Summary of facts
The FSA sought the winding-up of two companies and a partnership, alleging that they were providing extended warranty contracts in relation to satellite television dishes, digital boxes and associated equipment without the required authorisation under the Financial Services and Markets Act 2000 (“FSMA”). As such, the issue centred on whether these entities had been carrying out and effecting insurance business in breach of the general prohibition in section 19 FSMA.
The warranty cover was similar for each entity and the contract terms were evidenced from a variety of sources: mail-shots, scripts for salespersons, transcripts of phone calls and written conditions. The cover under the warranty provided for the repair or replacement of the relevant items of equipment in the event of (mainly) breakdown or accidental damage; there was no obligation to pay out any money for loss. One of the businesses involved had registered for Insurance Premium Tax and was no longer registered for VAT.
Under section 19 FSMA, no person may carry on a regulated activity in the UK or purport to do so unless he is an authorised person or an exempt person. Contravention of the general prohibition is a criminal offence (section 23 FSMA).
Article 10 of the Financial Services and Markets Act 2000 (Regulated Activities) Order 2001 (the “RAO”) provides that ‘effecting’ or ‘carrying out’ a contract of insurance as principal is a regulated activity.
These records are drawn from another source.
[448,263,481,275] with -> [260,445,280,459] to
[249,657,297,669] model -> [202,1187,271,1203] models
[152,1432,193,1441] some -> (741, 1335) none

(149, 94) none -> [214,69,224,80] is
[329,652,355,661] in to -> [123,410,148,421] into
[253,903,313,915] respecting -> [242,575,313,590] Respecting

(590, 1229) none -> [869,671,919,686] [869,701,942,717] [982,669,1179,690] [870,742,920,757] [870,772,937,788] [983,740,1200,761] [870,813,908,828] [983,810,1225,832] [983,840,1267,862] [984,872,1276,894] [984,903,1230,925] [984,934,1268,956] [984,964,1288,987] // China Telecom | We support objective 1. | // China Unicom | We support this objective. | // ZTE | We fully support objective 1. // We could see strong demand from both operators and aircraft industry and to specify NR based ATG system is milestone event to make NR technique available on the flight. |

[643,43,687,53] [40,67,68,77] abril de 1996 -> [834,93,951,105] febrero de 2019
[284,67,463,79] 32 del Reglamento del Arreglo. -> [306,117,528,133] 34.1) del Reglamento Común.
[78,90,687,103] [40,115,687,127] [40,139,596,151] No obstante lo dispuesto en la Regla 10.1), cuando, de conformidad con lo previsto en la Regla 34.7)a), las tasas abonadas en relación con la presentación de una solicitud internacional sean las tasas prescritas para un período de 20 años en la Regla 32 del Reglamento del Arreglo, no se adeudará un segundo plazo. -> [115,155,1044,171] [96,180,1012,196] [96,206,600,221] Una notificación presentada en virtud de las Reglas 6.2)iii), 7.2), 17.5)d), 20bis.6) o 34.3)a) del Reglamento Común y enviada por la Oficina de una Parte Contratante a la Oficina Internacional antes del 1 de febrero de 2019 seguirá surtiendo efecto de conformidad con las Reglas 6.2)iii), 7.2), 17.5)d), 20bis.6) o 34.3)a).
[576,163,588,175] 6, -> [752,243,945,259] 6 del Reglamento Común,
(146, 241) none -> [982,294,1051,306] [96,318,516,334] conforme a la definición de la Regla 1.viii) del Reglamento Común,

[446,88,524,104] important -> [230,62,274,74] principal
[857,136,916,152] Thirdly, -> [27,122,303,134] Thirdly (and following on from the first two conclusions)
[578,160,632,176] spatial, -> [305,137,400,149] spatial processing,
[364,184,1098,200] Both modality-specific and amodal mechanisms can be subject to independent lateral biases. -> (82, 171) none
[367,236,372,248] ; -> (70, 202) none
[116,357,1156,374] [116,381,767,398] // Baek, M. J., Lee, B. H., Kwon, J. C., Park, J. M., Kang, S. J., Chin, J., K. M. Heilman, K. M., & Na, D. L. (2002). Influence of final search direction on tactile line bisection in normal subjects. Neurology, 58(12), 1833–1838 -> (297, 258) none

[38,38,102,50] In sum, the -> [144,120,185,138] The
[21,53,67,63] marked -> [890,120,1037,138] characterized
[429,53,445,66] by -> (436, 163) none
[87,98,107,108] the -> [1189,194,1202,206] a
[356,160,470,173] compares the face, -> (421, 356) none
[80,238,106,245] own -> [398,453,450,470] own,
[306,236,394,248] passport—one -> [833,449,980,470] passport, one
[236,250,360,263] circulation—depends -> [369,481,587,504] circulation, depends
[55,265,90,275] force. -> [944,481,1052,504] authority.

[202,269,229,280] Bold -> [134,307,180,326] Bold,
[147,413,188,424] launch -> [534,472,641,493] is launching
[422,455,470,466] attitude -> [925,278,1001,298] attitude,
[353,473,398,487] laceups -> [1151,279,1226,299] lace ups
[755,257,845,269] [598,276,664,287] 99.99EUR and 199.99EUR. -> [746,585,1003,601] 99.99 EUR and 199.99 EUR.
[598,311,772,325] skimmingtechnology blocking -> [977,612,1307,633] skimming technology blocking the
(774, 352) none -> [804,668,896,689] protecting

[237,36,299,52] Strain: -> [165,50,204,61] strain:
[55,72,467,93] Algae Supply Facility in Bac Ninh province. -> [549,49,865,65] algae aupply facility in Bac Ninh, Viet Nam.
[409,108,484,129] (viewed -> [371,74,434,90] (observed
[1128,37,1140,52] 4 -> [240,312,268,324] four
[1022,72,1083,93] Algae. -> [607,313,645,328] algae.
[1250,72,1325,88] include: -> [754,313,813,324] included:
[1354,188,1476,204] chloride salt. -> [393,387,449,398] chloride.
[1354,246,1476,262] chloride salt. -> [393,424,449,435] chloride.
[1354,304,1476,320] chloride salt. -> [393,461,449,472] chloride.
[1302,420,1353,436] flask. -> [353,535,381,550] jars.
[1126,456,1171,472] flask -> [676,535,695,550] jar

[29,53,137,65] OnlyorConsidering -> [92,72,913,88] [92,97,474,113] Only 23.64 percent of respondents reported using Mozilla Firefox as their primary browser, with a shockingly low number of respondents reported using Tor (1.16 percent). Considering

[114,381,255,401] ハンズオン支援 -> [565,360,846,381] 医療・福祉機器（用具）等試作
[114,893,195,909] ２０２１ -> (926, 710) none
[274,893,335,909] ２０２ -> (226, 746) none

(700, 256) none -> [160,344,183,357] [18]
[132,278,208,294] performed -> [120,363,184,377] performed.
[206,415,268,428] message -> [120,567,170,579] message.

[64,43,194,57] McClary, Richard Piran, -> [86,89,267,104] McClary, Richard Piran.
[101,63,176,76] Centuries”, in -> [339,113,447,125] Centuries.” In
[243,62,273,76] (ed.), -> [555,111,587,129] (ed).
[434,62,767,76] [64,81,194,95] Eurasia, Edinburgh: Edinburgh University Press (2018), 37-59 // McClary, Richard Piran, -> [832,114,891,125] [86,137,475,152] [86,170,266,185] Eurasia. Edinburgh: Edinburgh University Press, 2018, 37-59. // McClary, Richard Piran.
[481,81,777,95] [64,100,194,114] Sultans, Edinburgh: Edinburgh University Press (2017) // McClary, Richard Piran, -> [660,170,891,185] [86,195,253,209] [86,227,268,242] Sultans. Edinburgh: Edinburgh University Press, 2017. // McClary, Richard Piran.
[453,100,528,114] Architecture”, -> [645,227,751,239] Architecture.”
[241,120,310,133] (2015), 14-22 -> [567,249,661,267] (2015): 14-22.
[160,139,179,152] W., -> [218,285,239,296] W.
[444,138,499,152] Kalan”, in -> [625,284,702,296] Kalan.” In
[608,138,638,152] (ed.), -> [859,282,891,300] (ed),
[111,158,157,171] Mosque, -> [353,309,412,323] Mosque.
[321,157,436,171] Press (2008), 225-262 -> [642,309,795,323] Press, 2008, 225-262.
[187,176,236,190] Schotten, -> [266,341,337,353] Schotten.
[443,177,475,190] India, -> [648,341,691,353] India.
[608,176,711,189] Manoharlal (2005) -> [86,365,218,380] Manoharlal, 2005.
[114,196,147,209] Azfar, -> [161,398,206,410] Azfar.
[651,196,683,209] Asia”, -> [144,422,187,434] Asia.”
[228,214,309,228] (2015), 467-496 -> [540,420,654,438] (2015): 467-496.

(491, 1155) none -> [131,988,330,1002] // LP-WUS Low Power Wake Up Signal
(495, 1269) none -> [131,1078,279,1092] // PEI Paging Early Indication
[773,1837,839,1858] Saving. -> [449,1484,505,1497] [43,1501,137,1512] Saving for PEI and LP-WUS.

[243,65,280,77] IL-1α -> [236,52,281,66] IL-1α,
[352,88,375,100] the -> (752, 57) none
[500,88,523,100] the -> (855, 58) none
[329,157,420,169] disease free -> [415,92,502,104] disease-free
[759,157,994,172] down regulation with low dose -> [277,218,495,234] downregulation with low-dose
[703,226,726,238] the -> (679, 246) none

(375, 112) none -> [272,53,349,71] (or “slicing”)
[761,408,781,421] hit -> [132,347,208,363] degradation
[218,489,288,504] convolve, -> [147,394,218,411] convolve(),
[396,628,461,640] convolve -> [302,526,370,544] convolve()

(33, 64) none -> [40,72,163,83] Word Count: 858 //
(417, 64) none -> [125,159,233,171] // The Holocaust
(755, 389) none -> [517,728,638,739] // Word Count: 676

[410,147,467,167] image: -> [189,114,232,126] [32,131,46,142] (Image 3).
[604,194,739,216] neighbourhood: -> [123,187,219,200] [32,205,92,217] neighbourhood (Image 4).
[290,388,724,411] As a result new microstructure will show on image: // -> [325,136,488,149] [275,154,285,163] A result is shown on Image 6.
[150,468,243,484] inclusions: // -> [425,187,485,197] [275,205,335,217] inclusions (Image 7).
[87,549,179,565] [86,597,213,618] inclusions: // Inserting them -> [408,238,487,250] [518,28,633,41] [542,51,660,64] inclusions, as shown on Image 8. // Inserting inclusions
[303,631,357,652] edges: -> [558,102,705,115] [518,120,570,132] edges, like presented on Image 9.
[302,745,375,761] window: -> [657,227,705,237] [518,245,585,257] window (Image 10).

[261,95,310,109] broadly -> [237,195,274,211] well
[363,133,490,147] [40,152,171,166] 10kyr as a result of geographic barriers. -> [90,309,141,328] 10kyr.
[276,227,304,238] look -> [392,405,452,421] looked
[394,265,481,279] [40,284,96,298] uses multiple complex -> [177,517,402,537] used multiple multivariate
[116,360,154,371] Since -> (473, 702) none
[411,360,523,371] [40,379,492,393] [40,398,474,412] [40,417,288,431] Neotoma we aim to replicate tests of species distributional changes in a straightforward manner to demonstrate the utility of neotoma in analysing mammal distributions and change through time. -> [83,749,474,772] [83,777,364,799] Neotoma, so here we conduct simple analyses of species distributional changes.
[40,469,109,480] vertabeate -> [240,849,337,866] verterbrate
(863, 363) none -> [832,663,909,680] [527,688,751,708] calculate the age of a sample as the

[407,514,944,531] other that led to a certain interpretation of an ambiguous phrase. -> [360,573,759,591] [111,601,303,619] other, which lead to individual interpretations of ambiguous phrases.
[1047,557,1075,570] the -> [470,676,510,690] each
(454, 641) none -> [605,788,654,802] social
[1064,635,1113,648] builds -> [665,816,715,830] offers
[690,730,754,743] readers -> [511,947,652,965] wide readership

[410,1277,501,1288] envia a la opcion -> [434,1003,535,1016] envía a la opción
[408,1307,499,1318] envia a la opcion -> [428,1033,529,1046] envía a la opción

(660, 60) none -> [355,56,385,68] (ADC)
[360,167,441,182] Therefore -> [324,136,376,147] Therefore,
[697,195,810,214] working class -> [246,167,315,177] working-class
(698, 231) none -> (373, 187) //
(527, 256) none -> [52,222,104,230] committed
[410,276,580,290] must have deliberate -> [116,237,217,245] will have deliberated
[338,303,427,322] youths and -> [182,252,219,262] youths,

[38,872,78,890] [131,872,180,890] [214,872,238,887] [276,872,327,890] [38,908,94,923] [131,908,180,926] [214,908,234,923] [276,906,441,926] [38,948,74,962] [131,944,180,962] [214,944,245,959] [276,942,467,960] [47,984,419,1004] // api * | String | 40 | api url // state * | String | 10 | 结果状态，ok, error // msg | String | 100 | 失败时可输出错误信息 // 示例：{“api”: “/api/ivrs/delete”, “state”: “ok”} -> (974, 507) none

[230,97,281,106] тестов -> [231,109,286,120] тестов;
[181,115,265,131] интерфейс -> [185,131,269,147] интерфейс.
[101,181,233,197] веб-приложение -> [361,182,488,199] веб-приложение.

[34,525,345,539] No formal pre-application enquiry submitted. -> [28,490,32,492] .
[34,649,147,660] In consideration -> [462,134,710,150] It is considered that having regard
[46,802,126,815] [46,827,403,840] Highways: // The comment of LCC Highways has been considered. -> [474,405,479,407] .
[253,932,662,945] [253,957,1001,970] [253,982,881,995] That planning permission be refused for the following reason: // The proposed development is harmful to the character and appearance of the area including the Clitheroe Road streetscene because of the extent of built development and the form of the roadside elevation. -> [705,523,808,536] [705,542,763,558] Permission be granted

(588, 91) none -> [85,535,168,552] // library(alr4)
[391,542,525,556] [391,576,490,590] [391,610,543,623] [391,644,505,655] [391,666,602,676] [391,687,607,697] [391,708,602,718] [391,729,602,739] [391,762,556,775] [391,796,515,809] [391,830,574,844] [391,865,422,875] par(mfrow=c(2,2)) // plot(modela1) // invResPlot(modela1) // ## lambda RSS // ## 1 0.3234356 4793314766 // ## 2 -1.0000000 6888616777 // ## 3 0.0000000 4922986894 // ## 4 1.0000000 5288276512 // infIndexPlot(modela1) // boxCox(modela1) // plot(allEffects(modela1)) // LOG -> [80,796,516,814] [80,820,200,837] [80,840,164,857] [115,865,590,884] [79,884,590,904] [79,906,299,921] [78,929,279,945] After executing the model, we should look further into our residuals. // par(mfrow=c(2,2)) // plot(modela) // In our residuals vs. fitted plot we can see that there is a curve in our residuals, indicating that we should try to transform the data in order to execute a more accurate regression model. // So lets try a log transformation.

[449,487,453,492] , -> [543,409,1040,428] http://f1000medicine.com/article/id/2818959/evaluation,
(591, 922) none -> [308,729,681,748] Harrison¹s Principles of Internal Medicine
Schedule 1 of the RAO lists the various classes of insurance; these broadly reflect the classes contained in the Annex to the First Council Directive 73/239/EEC. Despite the extensive nature of EU and UK legislation regulating insurance, there is no statutory definition of a ‘contract of insurance’. Hence the need for FSA’s extensive (and sometimes contentious) guidance on this issue in its Perimeter Guidance (“PERG”). This is based on the limited case law, which, in the UK, goes back to the Prudential case in 1904.
Analysis of extended warranty as an insurance contract
Following a consideration of this case law2, the judge found that where a contract provides cover in the form of ‘consideration other than money’, particularly an obligation to provide services, such as to repair or replace, such a contract can be construed as an insurance contract at common law. These contracts fell within class 16 - “Miscellaneous financial loss”.
The Judge wrestled with the notorious question, from earlier case law, of the relevance (and interpretation) of a ‘principal object’ test. In the end this was not relevant because all elements of the contract involved insurance. The judge did, however, find that if he was wrong and the breakdown coverage for repair and replacement was not insurance, the contracts still required authorisation because of the accidental coverage. The latter was not minor, nor incidental to the former. The Judgment steers a careful course – rejecting the idea that a contract can only have one purpose and that that purpose is determinative, whilst not endorsing in full the current FSA guidance in PERG, which only requires an insurance obligation somewhere in the contract. (Although, as the judge noted, it does exclude an ordinary manufacturer’s warranty provided as part of a sale agreement).
The Judge considered the position under EU law and concluded that domestic law on this issue could differ; the decision was therefore a matter of domestic UK law.
Permission to appeal has been granted.
Click here to read the FSA’s announcement in light of the ruling.
Digital Satellite Warranty Cover Limited  EWHC 122 (Ch)
2 Prudential Insurance Co v Inland Revenue Commissioners  2 KB 658; Department of Trade & Industry v St Christopher Motorists Association Ltd  1 WLR 99; and Medical Defence Union Ltd v Department of Trade  1 Ch 82. In this latter case, Megarry V-C summarised the elements of a contract of insurance as:
a. The contract must provide that the assured will become entitled to something on the happening of some event;
b. The event must be one which involves some element of uncertainty; and
c. The insured must have an insurable interest in the subject matter of the contract.